I have a mug that says this on the side in cute, right-aligned, lower case serif letters:
let the adventure begin
The alignment, the blatant disregard for conventional spacing, capital letters and punctuation give it a playfulness I love and I find makes my heart smile a little each time I read it.
Does ‘work’ feel adventurous to you?
In a small way, isn’t this what work could feel like, too? I can hear the voices of droning mall-store bosses lecturing well-rehearsed ted-talks on the merits of hard work and thats-whats-wrong-with-your-generation speeches, but aside from all of those sounds, let’s just ponder for a moment.
What if work actually did feel adventurous?
I think, if you look around at the people you admire in your field*, the ones who make it look effortless, I think you will find one thing they have in common is, almost a sense of wonder that they get to do what they do and, perhaps, a sense of awe as if the things that seem to just “go right” for them, they never would have expected.
*Side note: If you don’t see anyone in your field you admire, that might be your sign ?
Now Is the Best Time to Have an Adventure
The world is freaking out right now, and, well, they should be. There are some seismic shifts happening in the world today.

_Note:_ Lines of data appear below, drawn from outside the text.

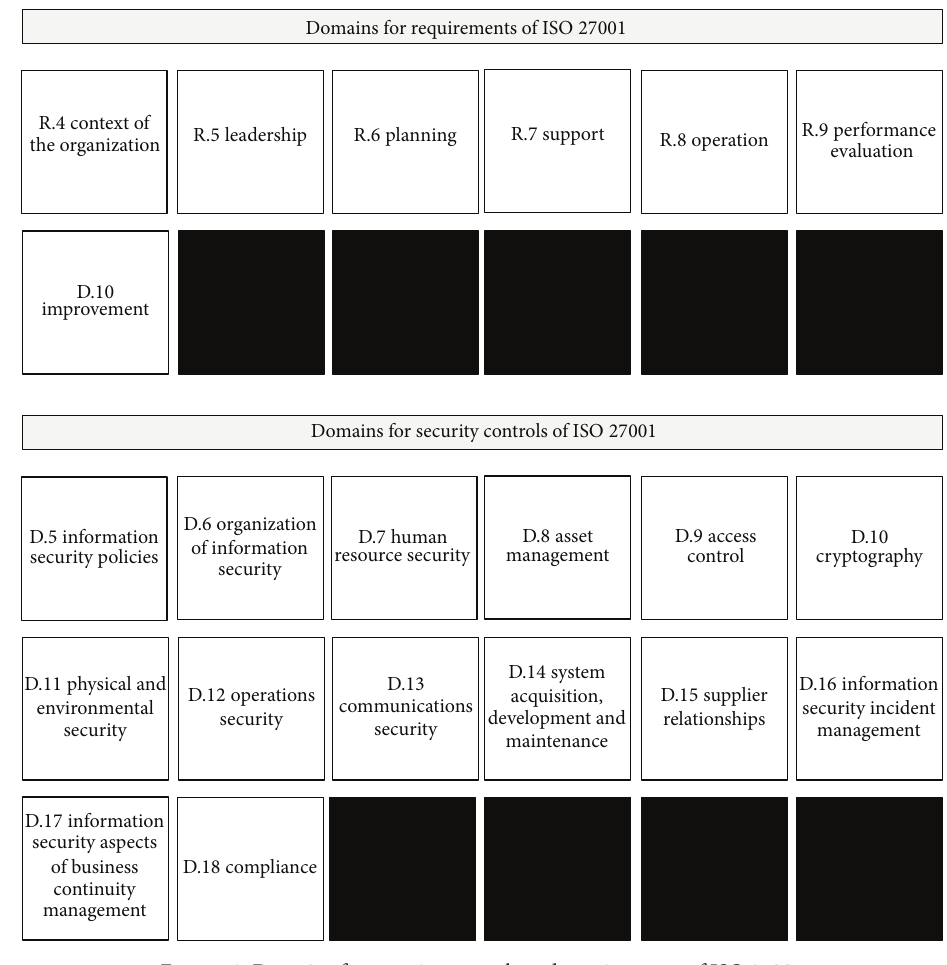
Figure 3: Domains for security controls and requirements of ISO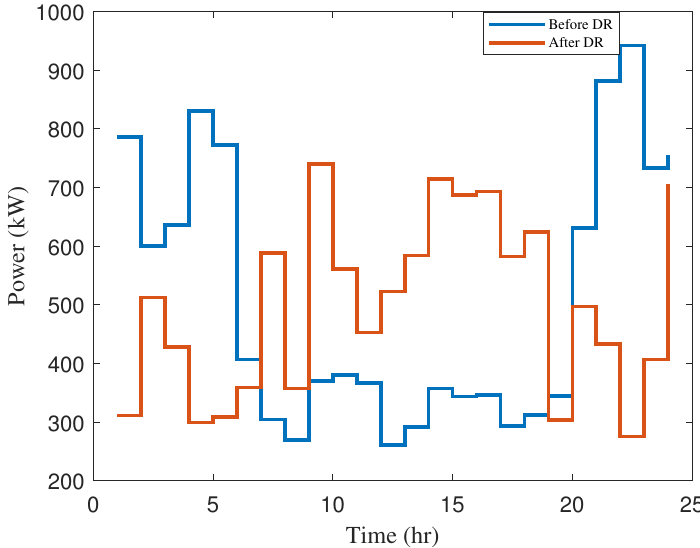
Figure 8. Demand − response schedule with actual PV and wind data.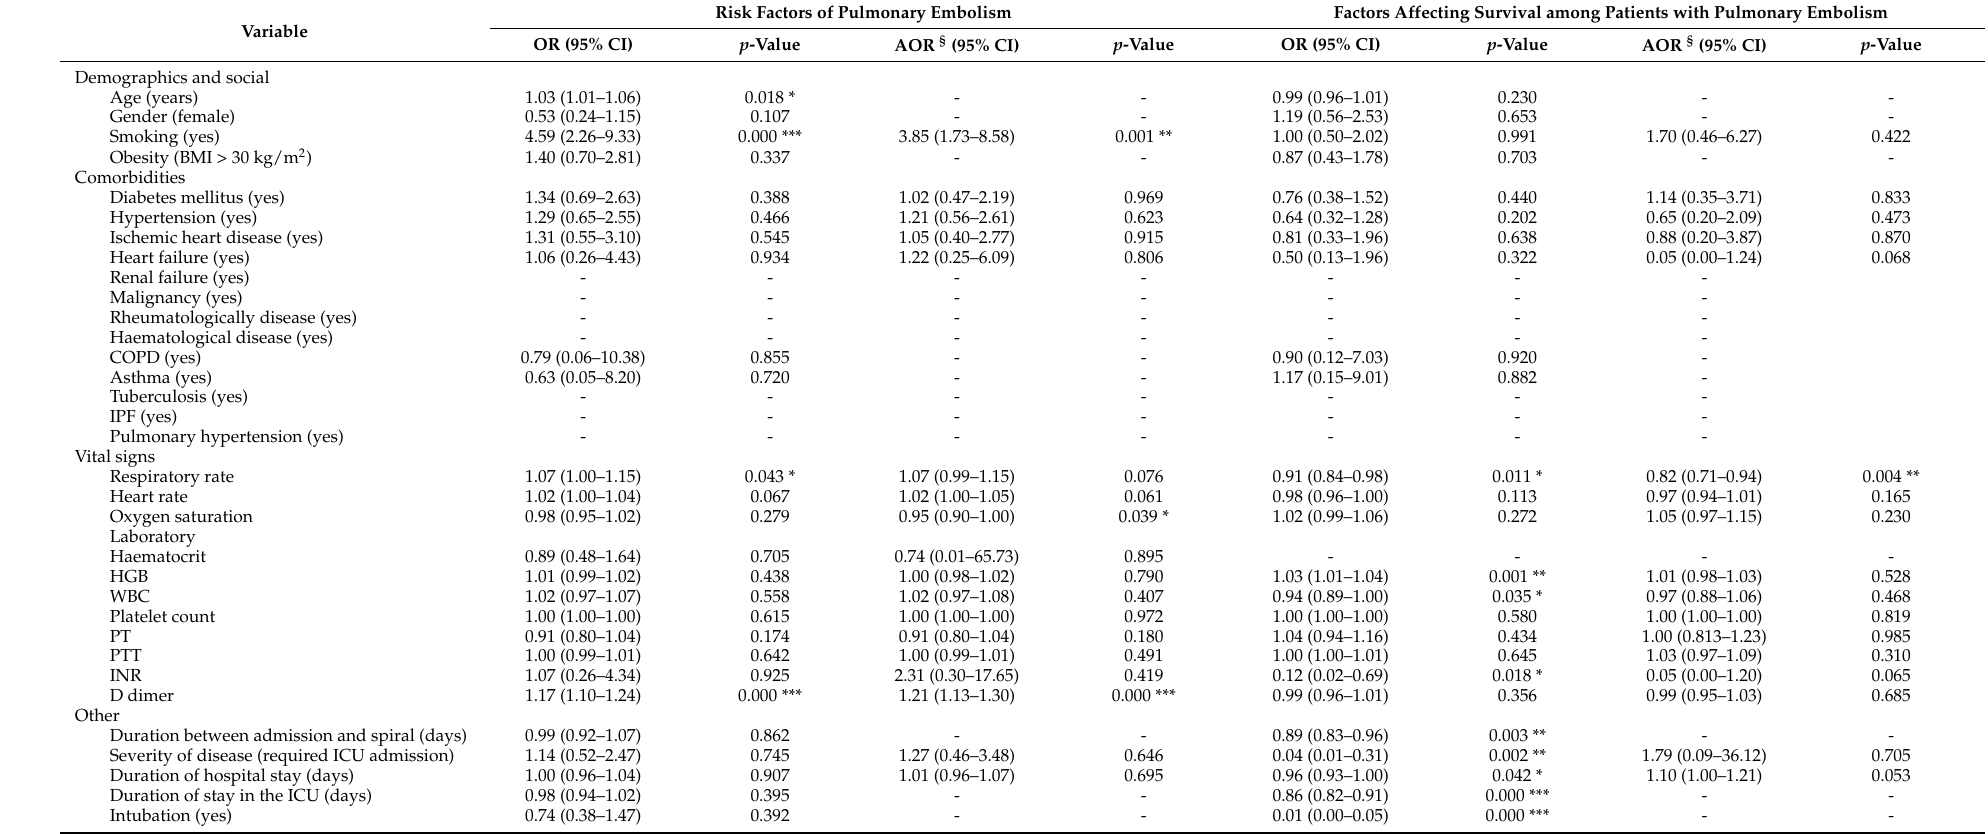
Table 4. Risk factors of pulmonary embolism and its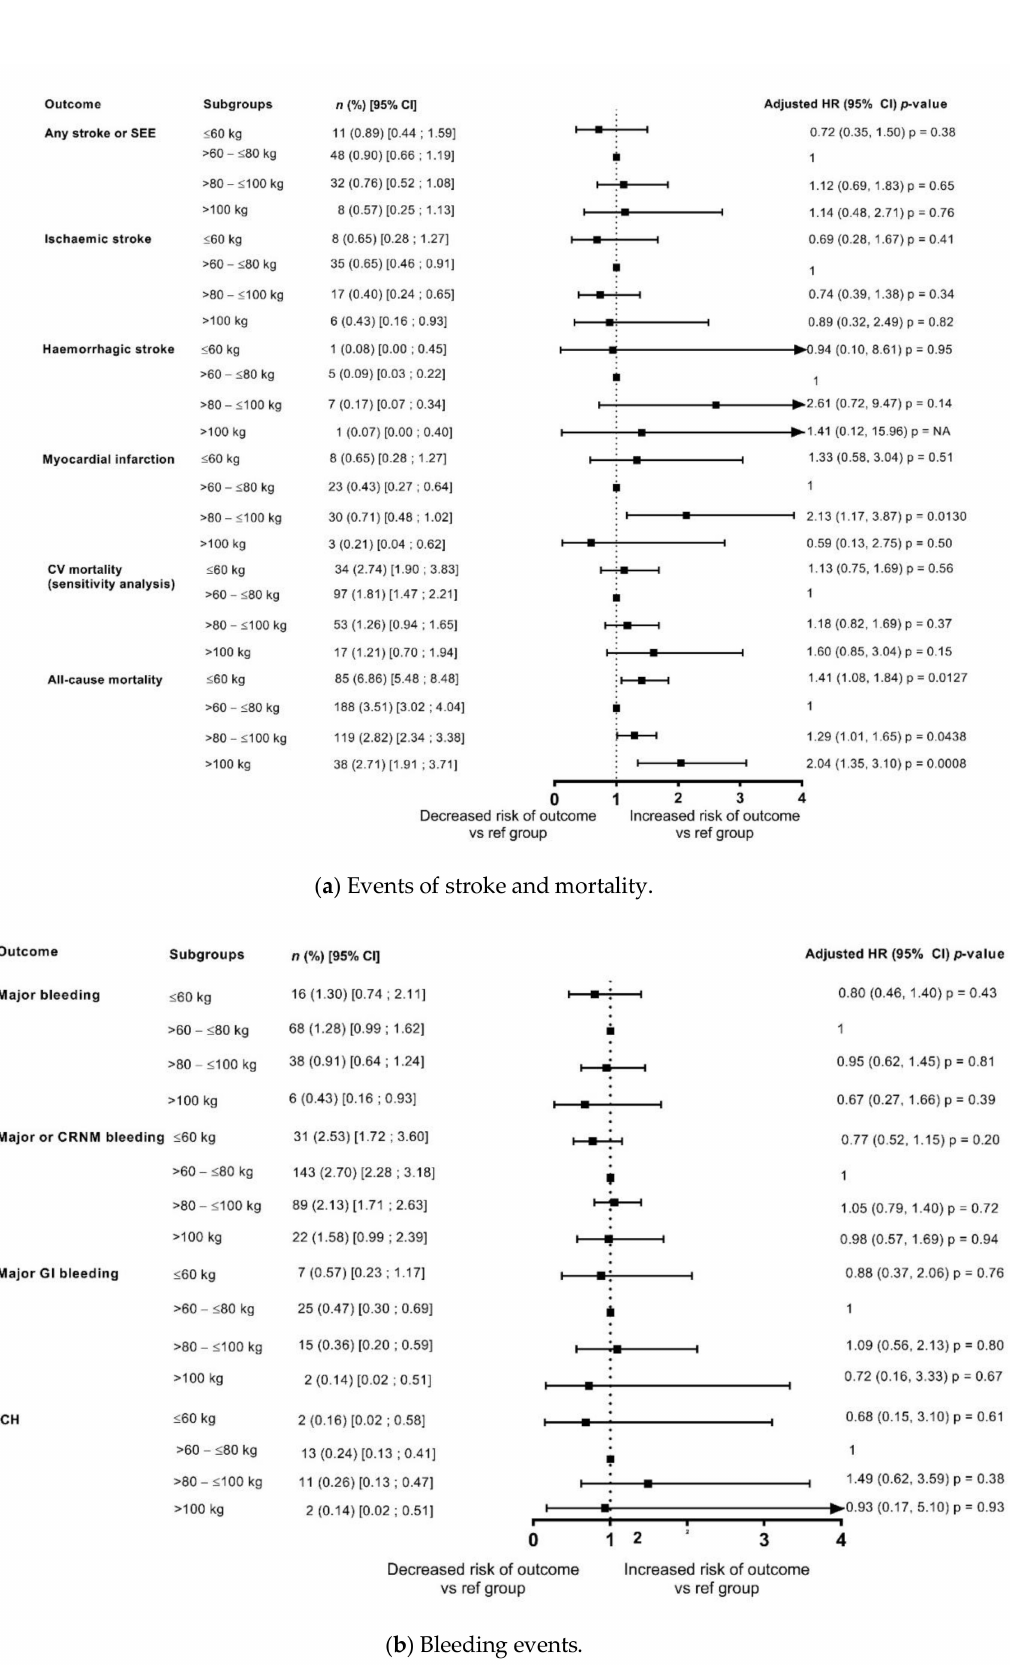
Figure 3. Outcomes at 1 year categorised by body weight (adjusted for eGFR and CHA 2 DS 2 -VASc score) compared with reference weight group (>60– ≤ 80 kg). ( a ) Events of stroke and mortality; ( b ) Bleeding events. CRNM, clinically relevant non-major bleeding; GI, gastrointestinal; ICH, intracranial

But you don’t have to freak out and wring your hands
Let me show you why:
As I write this, the world is trying to re-awaken economically from the COVID—19 pandemic. We still don’t know what will happen and, in the United States, with official unemployment numbers topping 14% (as of May 8, 2020), people estimating the real number is much higher and could climb as high as 25% before this is said and done, there is a lot to be mindful about. The first part of that is it means we are undergoing a once-a-century forced reset of how our economy works at all.
Many of the great companies of our time have come about during times of economic downturns. Facebook, Microsoft, Disney, Trader Joe’s… its a long list. And, look, you don’t have to be the next Warren Buffett to see an opportunity to work on something you feel passionate about and, since some of the people you trust to work with you are also out of work, why not!?
Passion Doesn’t Mean Travel OR Entrepreneurship. It Means Being On Purpose
Don’t get me wrong, there’s something deceptively alluring to packing your bags and moving to Taiwan for a year and hoping everything works out financially, but you don’t have to start a company or go traveling the world to match your work with your passions.
If you can choose, purposefully, the things you will do and will not do in your life from this day forward, you will have a singular advantage over every other person working for a buck in the world who does whatever they’re told, won’t say no, then complains to everyone about how their life feels soul-sucking and useless.
Your advantage? You will be doing things on purpose.
But—that doesn’t mean glamorous, either.
But it does mean actively choosing.
I know plenty of people who purposefully do very difficult things today so they don’t have to do those things forever.
I also know several who gladly give up certain perks and benefits of a cushy white collar lifestyle so they can have other things more important to them, like family time or being able to volunteer when and where they want.
So… What Do You Love?
For me, this question surfaced recently in a raw and powerful way. I made the choice in 2005 to fully dive into recruiting as a way of life and I have not looked back.
Now, 15 years and recruiting for fantastic companies and meeting thousands of incredible humans later, I find myself asking what is next? The next job req? The next placement? Those things still bring passion and fire in my belly, but I find myself scratching at something more… something just beyond that which I still have not quite uncovered but it has me, and this is critical—
I realized that I have mastered a series of recruiting behaviors in my career that can both help anyone become a master recruiter and can help any recruiting team do their best at keeping hiring more human, solving the problems of bias in their workplaces, being more inclusive, and welcoming.
Finally, I realized that my true passions lie around recruitment automation and helping companies minimize the processes that computers can do and instead maximize the things humans are best at doing.
All of these things do not take me away from recruiting, and I will never stop having candidate conversations as often as I can to fill those interesting roles, but I do think I can have even more excitement in my work as I follow these paths to more adventurous outcomes than simply keyword searching for candidates and repetitively busting out linkedin messages will get me.
These are the things I love… now your turn
Perhaps you need to take a walk or a hike, sit on a mountain or in a quiet room and think about the things you want and the things you love.
How can you marry those things with the things you do? When you step back, what is it about the things you get very excited about which you can replicate? Is it process management? The chance to be creative? Closing a deal? Seeing the balance sheet work out perfectly? Consider these signals and follow them closely.
Follow my lead and work to proactively choose to say YES to the things on your list of things you love and NO to the things you don’t.
Write down your things. Each time you feel you are forced to sacrifice one of your long-term loves because of a short-term necessity, write it don on a sheet you can recall. Go back in a month, three months or six months. Have things changed? Ask for them to change again and see what happens.
If you consciously push on these boundaries of things you’re asked to do versus things you love doing, and do this for five years straight, you will be living a MUCH DIFFERENT LIFE than you are now.
Which is good, since the world has changed, too.